Closing down roads to open minds and bring communities together! This is open streets.

The series returns to various locations across Cape Town on the last day of every month from October 2018 to April 2019, taking a break in December.


In 2018, the popular Open Streets Days take place in Woodstock on 28 October and Bellville on 25 November. The series starts again in 2019, with Open Streets City Centre on 27 January, Langa on 24 February and Mitchells Plain on 31 March.

Hosted by Open Streets Cape Town, in partnership with the City of Cape Town, the car free days form part of a citizen-led movement to encourage people to claim streets as public space, helping to bridge Cape Town’s social and spatial divides.

Rebecca Campbell, Open Streets Operations Manager explains the rationale behind returning to past locations: “Open Streets turns five this year, and the care free days have been successfully tested in these locations during that time. Local residents have expressed their support and by returning, we hope to strengthen our relationships with our partners, and create stronger connections between communities, while determining how best to scale the programme to more communities across Cape Town.”

Since the series was launched in Observatory in 2013, Open Streets Days have grown in popularity, and have brought together people from all walks of life from, and in different communities.

Thembinkosi Matika, Centre Manager at Langa Project Playground, said: “We are looking forward to participating in the upcoming edition of Open Streets and using it as a platform to highlight our existing programmes and connect with children across Langa.”

Langa has hosted three Open Streets Day. Bellville has hosted two Open Streets Days, which closed streets to cars on Kruskal Avenue and Voortrekker Road in 2015 and 2016 respectively.

Abdullahi Ali Hassan, Vice Chair of Somali Business Association, said: “I am thrilled to hear Open Streets will return to Bellville. The two experiences we have had thus far have shown the potential this programme has in bridging the divide among the different communities who inhabit this part of the city. I look forward to taking an active role in bringing new energy into the upcoming Open Streets Day in Bellville”

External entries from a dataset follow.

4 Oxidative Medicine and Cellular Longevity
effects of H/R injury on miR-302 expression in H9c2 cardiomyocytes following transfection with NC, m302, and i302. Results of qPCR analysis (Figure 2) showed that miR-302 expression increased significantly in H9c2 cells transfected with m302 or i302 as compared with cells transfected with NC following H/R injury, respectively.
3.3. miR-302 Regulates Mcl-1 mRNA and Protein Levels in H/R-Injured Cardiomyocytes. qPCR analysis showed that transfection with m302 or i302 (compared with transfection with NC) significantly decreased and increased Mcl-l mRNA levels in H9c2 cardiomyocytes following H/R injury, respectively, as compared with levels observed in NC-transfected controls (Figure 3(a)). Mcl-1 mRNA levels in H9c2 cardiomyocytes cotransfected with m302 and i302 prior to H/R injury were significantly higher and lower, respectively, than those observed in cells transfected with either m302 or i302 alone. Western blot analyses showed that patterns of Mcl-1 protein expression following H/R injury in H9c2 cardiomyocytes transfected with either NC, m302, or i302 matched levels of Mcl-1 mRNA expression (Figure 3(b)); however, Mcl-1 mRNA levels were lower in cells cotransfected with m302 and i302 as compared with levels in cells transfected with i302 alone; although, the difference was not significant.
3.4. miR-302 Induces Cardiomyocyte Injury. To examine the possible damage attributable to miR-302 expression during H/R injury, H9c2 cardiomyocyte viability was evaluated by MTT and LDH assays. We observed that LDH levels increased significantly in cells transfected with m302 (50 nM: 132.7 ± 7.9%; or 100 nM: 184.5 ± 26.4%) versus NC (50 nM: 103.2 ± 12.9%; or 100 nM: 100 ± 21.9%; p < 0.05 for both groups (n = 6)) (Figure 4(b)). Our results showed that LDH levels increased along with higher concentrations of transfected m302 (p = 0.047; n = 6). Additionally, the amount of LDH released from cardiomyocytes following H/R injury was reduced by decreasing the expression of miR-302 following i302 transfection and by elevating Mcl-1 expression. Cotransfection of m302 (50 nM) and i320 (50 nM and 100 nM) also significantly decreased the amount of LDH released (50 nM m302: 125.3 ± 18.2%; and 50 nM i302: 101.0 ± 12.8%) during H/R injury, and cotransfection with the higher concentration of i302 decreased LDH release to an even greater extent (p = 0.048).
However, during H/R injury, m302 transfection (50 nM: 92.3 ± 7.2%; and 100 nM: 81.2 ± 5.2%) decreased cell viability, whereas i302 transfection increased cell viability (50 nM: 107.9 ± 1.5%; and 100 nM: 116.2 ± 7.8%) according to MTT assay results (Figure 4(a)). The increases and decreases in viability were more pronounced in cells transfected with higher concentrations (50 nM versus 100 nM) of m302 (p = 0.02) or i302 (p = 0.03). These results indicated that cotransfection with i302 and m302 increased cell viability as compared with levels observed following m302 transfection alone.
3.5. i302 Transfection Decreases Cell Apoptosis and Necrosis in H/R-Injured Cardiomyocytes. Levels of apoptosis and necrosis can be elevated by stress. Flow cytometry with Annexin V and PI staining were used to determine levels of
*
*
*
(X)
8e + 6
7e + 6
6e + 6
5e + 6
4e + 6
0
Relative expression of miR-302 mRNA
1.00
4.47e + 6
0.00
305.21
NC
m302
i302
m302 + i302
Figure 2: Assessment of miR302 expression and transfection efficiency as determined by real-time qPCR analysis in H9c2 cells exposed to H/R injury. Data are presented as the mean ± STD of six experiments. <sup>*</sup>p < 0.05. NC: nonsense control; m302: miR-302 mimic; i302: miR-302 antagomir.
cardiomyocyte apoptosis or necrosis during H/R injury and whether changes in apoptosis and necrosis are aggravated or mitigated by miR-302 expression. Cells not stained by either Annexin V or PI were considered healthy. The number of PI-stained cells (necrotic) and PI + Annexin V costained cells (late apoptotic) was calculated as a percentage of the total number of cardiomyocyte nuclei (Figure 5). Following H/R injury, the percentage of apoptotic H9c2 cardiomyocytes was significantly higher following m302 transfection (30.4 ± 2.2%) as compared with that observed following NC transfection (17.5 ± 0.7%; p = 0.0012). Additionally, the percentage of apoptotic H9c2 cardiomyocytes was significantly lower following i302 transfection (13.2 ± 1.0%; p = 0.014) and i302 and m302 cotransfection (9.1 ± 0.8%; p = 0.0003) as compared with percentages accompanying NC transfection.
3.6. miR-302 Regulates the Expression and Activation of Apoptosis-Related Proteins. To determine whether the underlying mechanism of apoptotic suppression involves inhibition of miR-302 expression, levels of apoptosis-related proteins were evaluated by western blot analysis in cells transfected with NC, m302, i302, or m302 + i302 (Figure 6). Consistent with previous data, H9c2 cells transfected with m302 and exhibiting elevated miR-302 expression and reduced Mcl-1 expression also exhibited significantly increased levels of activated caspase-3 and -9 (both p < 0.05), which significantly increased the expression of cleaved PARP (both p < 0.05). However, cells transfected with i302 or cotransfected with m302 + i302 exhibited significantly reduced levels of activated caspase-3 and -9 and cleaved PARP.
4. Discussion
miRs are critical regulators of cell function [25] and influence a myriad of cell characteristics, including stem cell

The 2017-2018 season tested longer stretches of road, along Main Road from Observatory to the City Centre and Eisleben Road in Mitchells Plain. In the 2018-2019 season, the focus will shift to shorter, more compact Open Streets routes, with parallel activities that promote non-motorised transport. Now in its fifth year, the programme continues to build public support among local residents as well as the private and public sector across Cape Town.

Open Streets was also recently recognised as a winner in the Transformative Urban Mobility Initiative (TUMI) Challenge, awarded at the recent Women Mobilise Women Conference, a side event of the International Transport Forum, held in Leipzig, Germany, in May 2018.

Referring to the return of Open Streets to the Cape Town CBD, Tasso Evangelinos, CEO of the Cape Town Central City Improvement District, said: “Open Streets is a powerful opportunity to demonstrate the potential of a CBD that belongs to everyone. We are looking forward to working not only with the organisers but with all the businesses and interested residents in the area to ensure this is another successful Open Streets Day”

Clifford Chateau, Principal of Duneside Primary School in Mitchells Plain, said: “Earlier this year, Open Streets enabled us to connect our school with the street and this is something I want to see happen on a regular basis. The next Open Streets Day in Mitchells Plain will be a great opportunity to consolidate the support and attract more youth to take a proactive role in the programme. It also provides a valuable platform for community organisations to showcase their projects.”

Says Bevel Lucas of the Woodstock Residents’ Association: “I’m thrilled to learn there will be another Open Streets in Woodstock. I love how the event brings people from so many walks of life together – including the diverse immigrant community in the area – to walk, play, cycle, dance, skate and laugh.. It’s wonderful to walk down the middle of main road and see the neighbourhood with new eyes: admiring architecture I hadn’t noticed, bumping into friends and neighbours along the way, and experiencing what it could be like if streets were for people, not just cars. Can’t wait for October!”